As soon as the line containing "prime pour l’emploi" appears in the material below, start returning lines exactly, and end with the line containing "et la familialisation".

───── MATERIAL TO PROCESS ─────

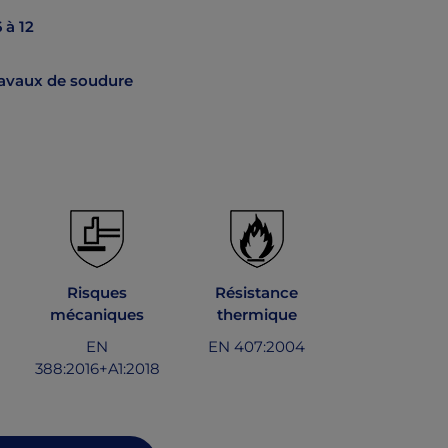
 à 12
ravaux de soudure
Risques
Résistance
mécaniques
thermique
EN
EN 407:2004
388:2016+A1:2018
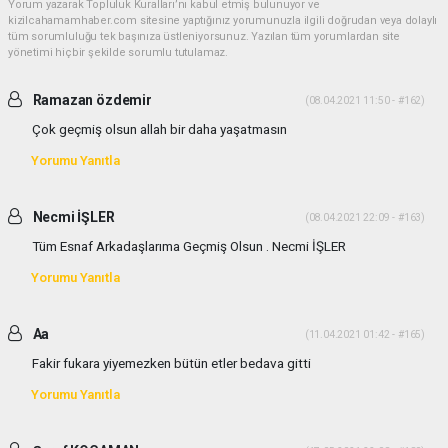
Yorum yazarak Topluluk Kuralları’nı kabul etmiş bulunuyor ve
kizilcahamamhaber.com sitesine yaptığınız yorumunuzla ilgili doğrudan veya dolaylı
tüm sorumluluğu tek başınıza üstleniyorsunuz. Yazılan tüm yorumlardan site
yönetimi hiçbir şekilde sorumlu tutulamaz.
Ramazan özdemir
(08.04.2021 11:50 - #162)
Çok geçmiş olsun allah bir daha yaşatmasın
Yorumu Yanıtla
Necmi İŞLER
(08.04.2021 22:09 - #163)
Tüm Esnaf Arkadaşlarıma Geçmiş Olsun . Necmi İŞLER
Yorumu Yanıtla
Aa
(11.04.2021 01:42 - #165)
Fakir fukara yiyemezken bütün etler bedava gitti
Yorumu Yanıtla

─────
───── MATERIAL TO PROCESS ─────

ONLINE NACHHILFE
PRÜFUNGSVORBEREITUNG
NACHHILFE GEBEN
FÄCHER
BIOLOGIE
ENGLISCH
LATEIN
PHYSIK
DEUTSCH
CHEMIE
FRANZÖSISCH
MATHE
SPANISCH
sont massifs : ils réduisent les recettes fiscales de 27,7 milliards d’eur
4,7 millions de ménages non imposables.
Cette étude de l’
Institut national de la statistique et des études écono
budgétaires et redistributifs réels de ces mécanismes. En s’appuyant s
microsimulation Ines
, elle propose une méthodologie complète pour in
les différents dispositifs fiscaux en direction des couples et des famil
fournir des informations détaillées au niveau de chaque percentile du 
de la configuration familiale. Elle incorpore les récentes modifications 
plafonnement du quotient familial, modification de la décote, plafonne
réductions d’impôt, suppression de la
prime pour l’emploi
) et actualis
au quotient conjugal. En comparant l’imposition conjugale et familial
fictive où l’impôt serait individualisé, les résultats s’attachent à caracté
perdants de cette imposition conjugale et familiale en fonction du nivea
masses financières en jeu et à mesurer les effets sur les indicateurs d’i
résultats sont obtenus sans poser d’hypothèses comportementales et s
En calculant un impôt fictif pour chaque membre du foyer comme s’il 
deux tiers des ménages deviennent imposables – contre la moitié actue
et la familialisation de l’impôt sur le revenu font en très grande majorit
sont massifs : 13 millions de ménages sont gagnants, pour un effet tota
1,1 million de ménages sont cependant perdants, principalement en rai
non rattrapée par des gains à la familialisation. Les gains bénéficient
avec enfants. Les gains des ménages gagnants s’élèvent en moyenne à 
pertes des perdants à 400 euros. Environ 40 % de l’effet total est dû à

─────

• _EXERCISE SOLUTION_
prime pour l’emploi
) et actualis
au quotient conjugal. En comparant l’imposition conjugale et familial
fictive où l’impôt serait individualisé, les résultats s’attachent à caracté
perdants de cette imposition conjugale et familiale en fonction du nivea
masses financières en jeu et à mesurer les effets sur les indicateurs d’i
résultats sont obtenus sans poser d’hypothèses comportementales et s
En calculant un impôt fictif pour chaque membre du foyer comme s’il 
deux tiers des ménages deviennent imposables – contre la moitié actue
et la familialisation de l’impôt sur le revenu font en très grande majorit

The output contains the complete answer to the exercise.